The thought of a home invasion is terrifying to most people. Many people would have no idea of the best way to protect themselves and their families if someone breaks in with a gun.
Dustin Merritt is a former Navy Seal who served in combat. Now, he uses those specialized skills and knowledge to teach people what to do, step by step.
Merritt comes to your home and designs a plan based on the home's specific layout and the number and type of people who live there, both their ages and where their bedrooms are located.
His company is Integrated Tactical Training. They teach people self-defense and home safety including when and how to shoot and keep your gun from being taken.
Most people think, "I'll get my gun and go after them," but that's not what's recommended because the average person is not well trained.
"The easiest thing to do is stay in a static position, which means we're not moving," said Dustin Merritt, security expert.
First and foremost, Dustin says don't go toward the threat, instead - barricade yourself in a room.
"If we can, close the door, because if somebody is trying to get into your room, if we can lock the door, obviously lock the door," he said.
He says if you can quickly and easily move furniture in front of the door, do that, if not, find a location that is not in front of the door, where you can see the intruder. Pick a spot that gives you some concealment or cover from gunfire and call 911.

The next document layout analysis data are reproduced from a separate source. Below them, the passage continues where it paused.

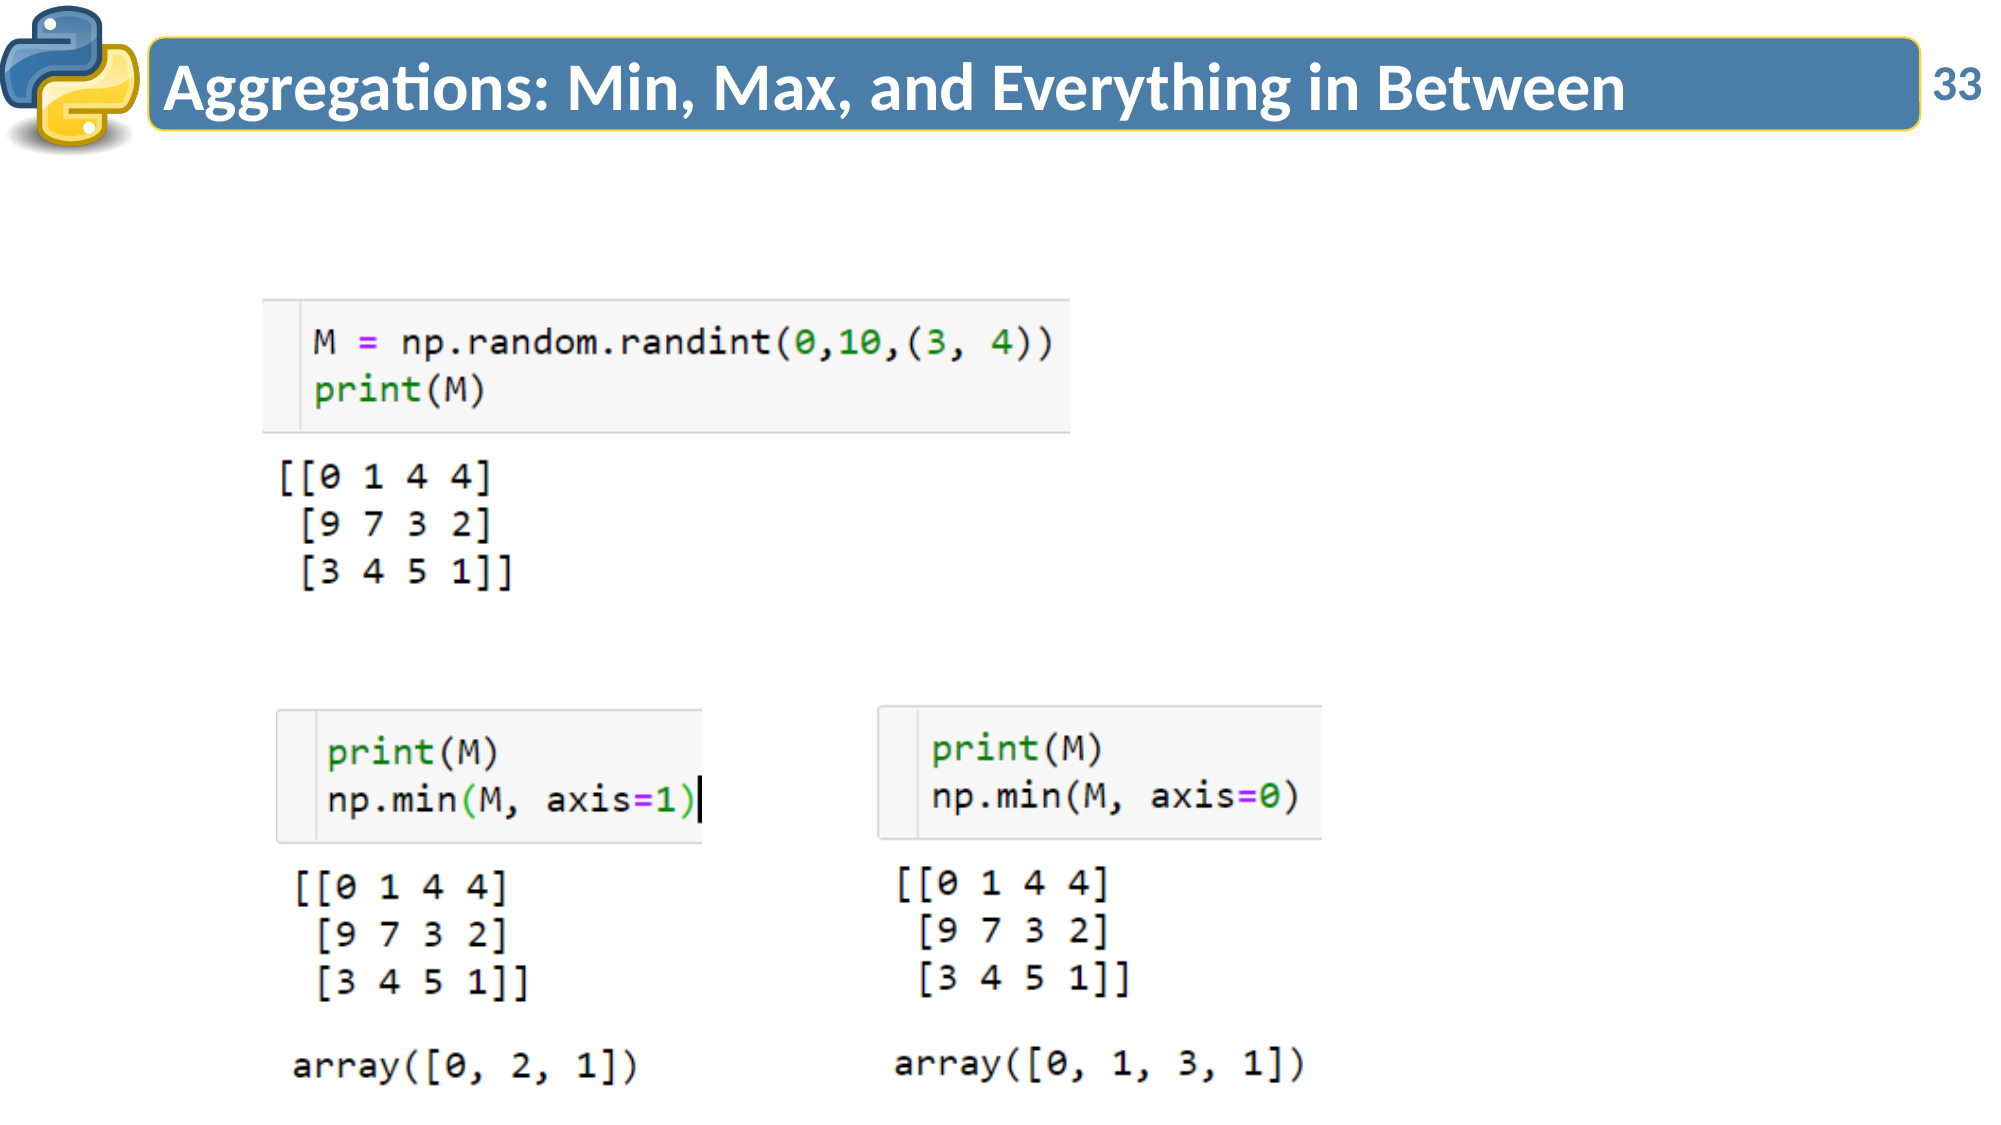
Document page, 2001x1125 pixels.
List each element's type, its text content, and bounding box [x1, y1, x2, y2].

picture [0, 2, 149, 160]
title Aggregations: Min, Max, and Everything in Between [148, 43, 1932, 133]
picture [871, 700, 1322, 1102]
picture [262, 290, 1070, 616]
picture [276, 700, 702, 1095]
slide_number 33 [1917, 43, 2000, 131]
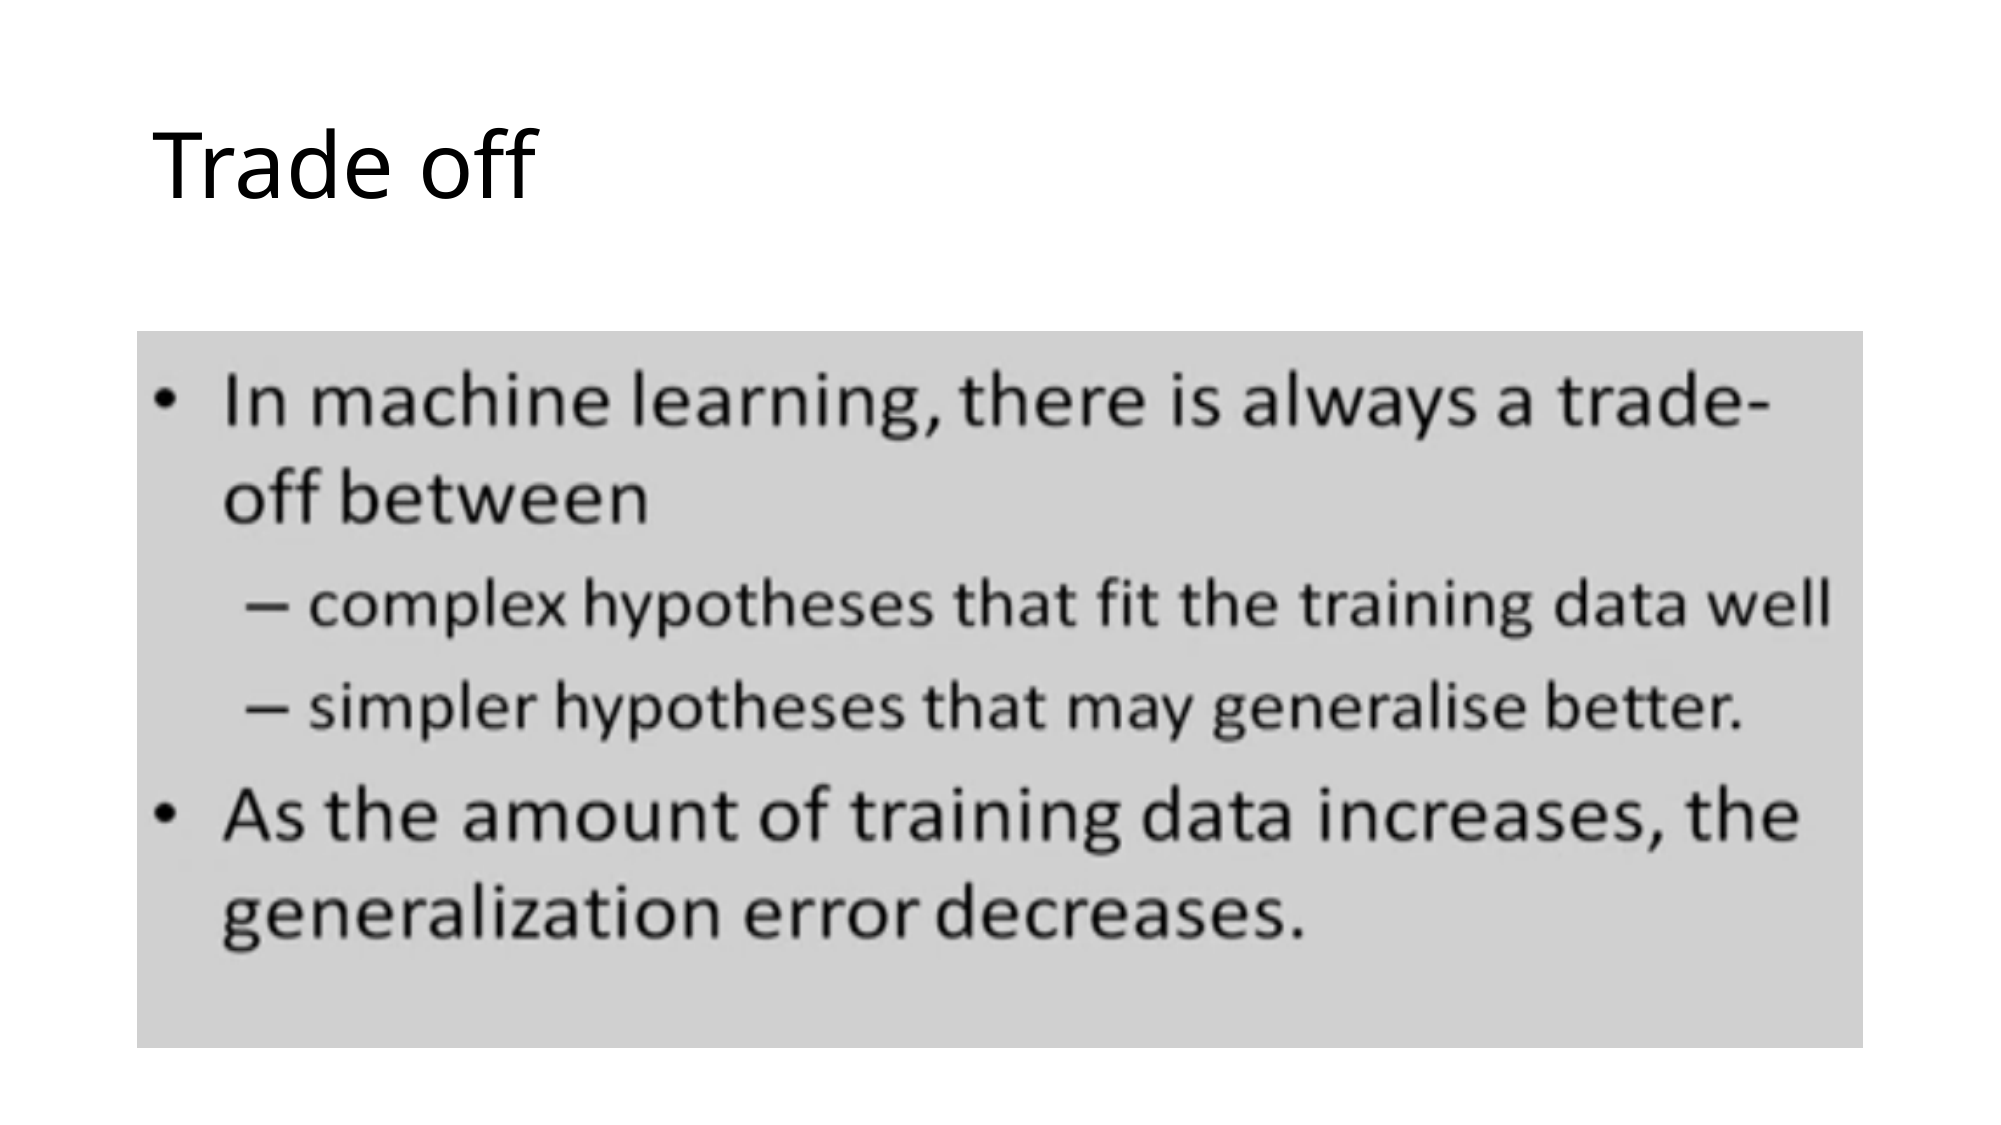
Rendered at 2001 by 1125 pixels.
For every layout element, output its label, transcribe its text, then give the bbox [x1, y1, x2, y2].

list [137, 331, 1863, 1048]
title Trade off [137, 59, 1863, 278]
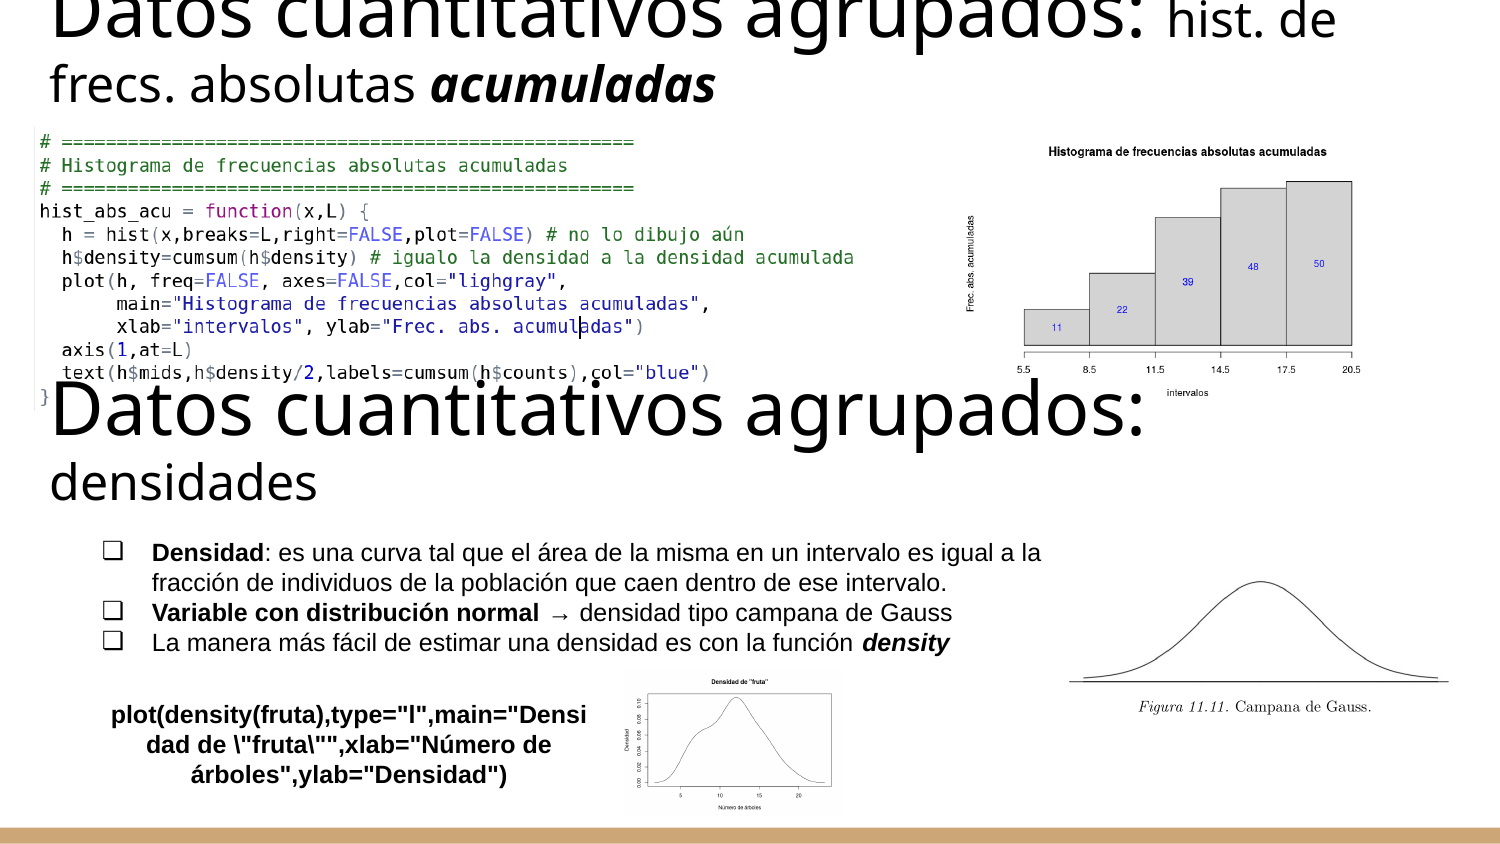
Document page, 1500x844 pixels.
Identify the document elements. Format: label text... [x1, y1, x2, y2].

title Datos cuantitativos agrupados: densidades [34, 429, 1433, 526]
text_box plot(density(fruta),type="l",main="Densidad de \"fruta\"",xlab="Número de árboles",ylab="Densidad") [94, 681, 605, 805]
picture [34, 127, 858, 411]
text_box Densidad: es una curva tal que el área de la misma en un intervalo es igual a la fracción de individuos de la población que caen dentro de ese intervalo. Variable con distribución normal → densidad tipo campana de Gauss La manera más fácil de estimar una densidad es con la función density [61, 521, 1140, 645]
picture [1052, 555, 1455, 727]
picture [963, 127, 1389, 411]
title Datos cuantitativos agrupados: hist. de frecs. absolutas acumuladas [34, 31, 1433, 128]
picture [623, 669, 845, 817]
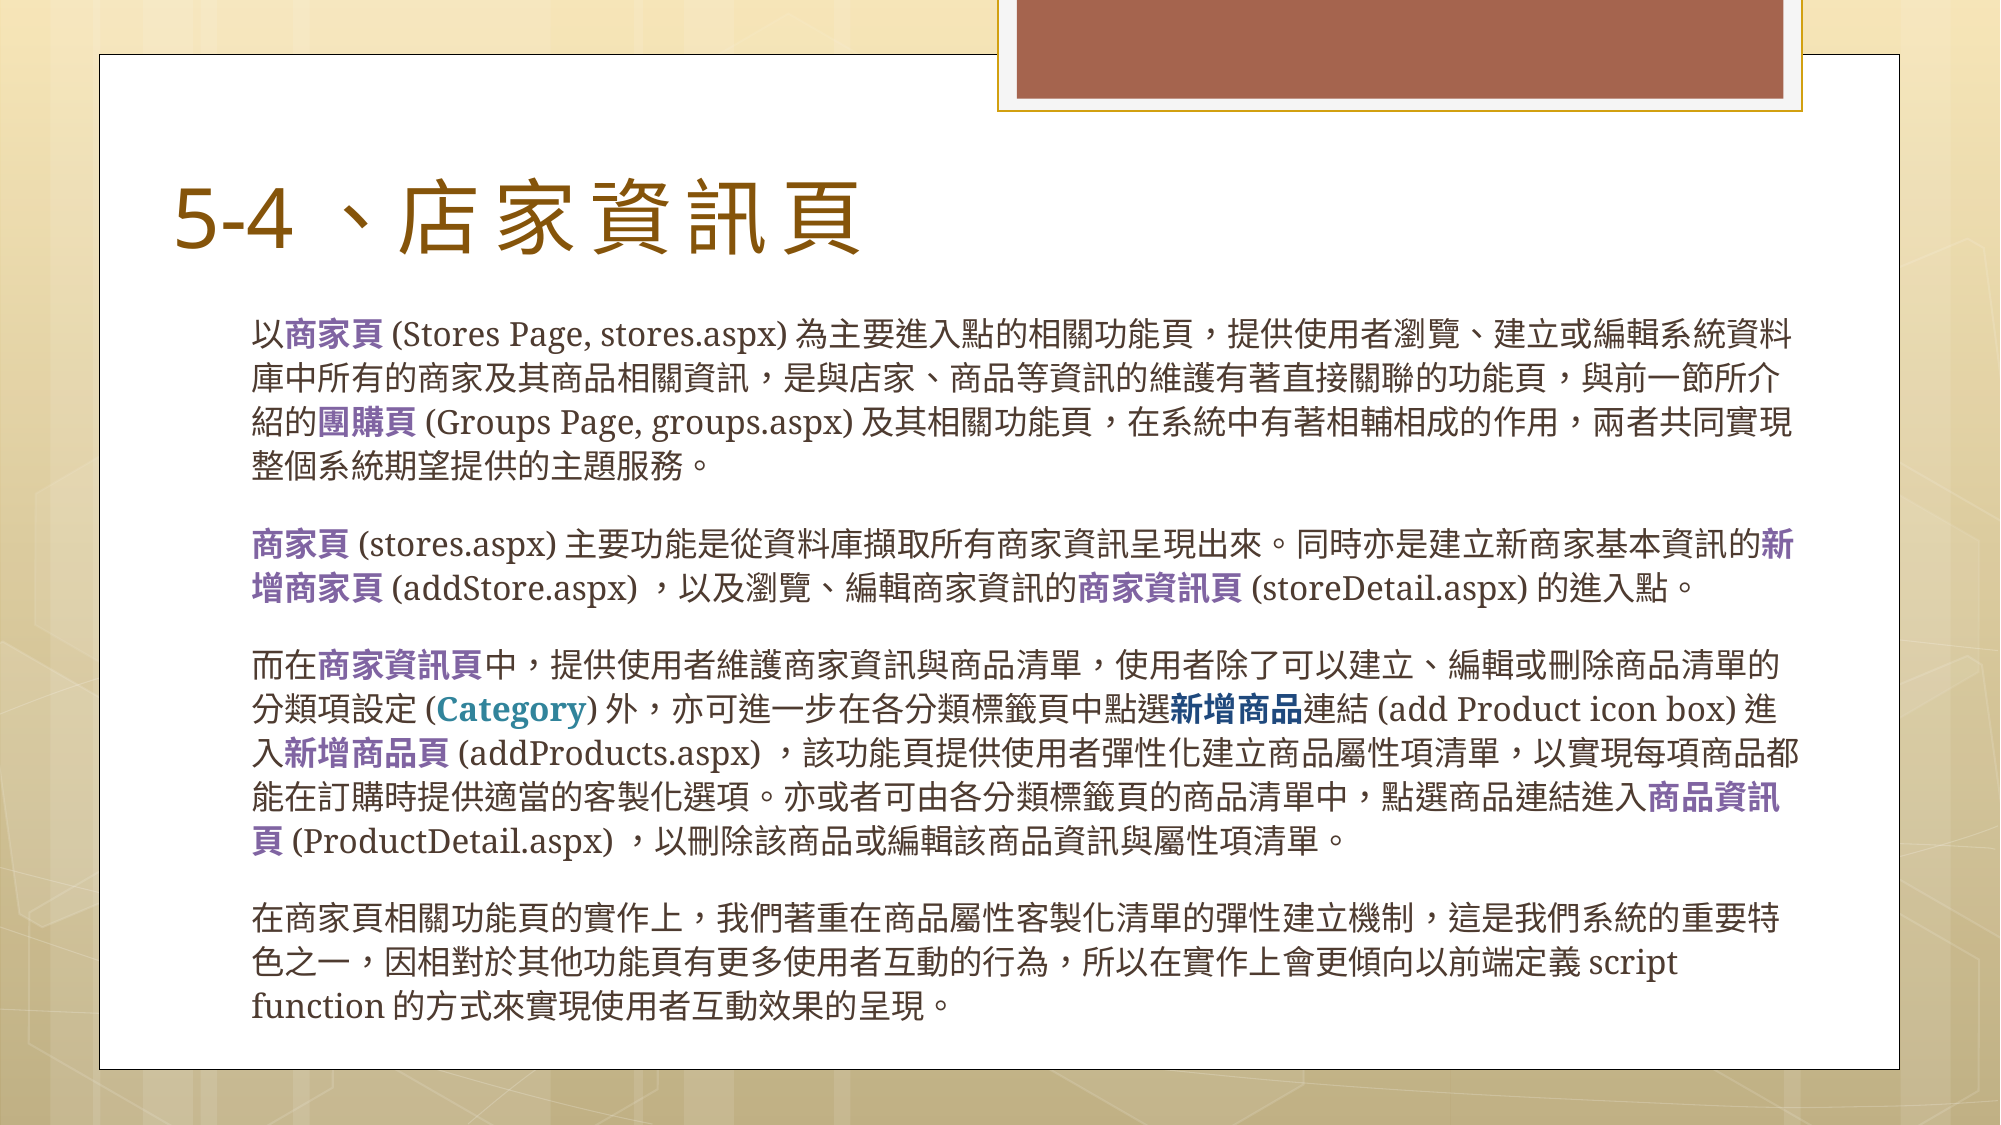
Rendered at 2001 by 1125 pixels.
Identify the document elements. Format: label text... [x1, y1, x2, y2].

title 5-4、店家資訊頁 [157, 84, 1695, 273]
list 以商家頁(Stores Page, stores.aspx)為主要進入點的相關功能頁，提供使用者瀏覽、建立或編輯系統資料庫中所有的商家及其商品相關資訊，是與店家、商品等資訊的維護有著直接關聯的功能頁，與前一節所介紹的團購頁(Groups Page, groups.aspx)及其相關功能頁，在系統中有著相輔相成的作用，兩者共同實現整個系統期望提供的主題服務。 商家頁(stores.aspx)主要功能是從資料庫擷取所有商家資訊呈現出來。同時亦是建立新商家基本資訊的新增商家頁(addStore.aspx)，以及瀏覽、編輯商家資訊的商家資訊頁(storeDetail.aspx)的進入點。 而在商家資訊頁中，提供使用者維護商家資訊與商品清單，使用者除了可以建立、編輯或刪除商品清單的分類項設定(Category)外，亦可進一步在各分類標籤頁中點選新增商品連結(add Product icon box)進入新增商品頁(addProducts.aspx)，該功能頁提供使用者彈性化建立商品屬性項清單，以實現每項商品都能在訂購時提供適當的客製化選項。亦或者可由各分類標籤頁的商品清單中，點選商品連結進入商品資訊頁(ProductDetail.aspx)，以刪除該商品或編輯該商品資訊與屬性項清單。 在商家頁相關功能頁的實作上，我們著重在商品屬性客製化清單的彈性建立機制，這是我們系統的重要特色之一，因相對於其他功能頁有更多使用者互動的行為，所以在實作上會更傾向以前端定義script function的方式來實現使用者互動效果的呈現。 [182, 302, 1817, 1041]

"Off-setting yourself will give you a better vantage point if an attacker comes in," he said.
Lori Fullbright: "What do I do if he comes in?"
Dustin Merritt: "That'd be the time you want to defend yourself."
That means shoot and shoot to kill - but never through a closed door, because it could be a loved one or police on the other side. If you are not a gun person or can't get to your gun, have another weapon handy, like a knife or pepper spray - anything you can get your hands on.
Lori Fullbright: "What if I have kids and they're in another bedroom, what do I do to protect them?"
Dustin Merritt: "If you have small kids, as an adult, we make our way to those small children and consolidate ourselves in one spot."
You want to get there quickly, but he says you need to check as you go, to make sure the way is clear of the intruder.
He demonstrated the safest way to move through the house; for example, making sure corners are clear as you go.
"We don't want to clear every space; we want to get to where our children are and that predetermined location," he said.
Once you get to the kids or perhaps it's an elderly person living with you, then barricade yourselves all together because it's easier to defend one location rather than several.
"We've got to be realistic when talking about 'what are my abilities, what can I really do?'" he said.
He says the key is to practice your plan, more than once, both in the daylight and at night. Training will help you react faster and also be ready in case things don't go as planned.
"We're not being paranoid, we're being prepared. We want to instill confidence in our children, in our plan but also for us, we know, hey, if something happens, we have a plan," said Dustin Merritt, former Navy Seal and security expert.
Dustin says this is not one-size-fits-all, it depends on your home, your family and your skills.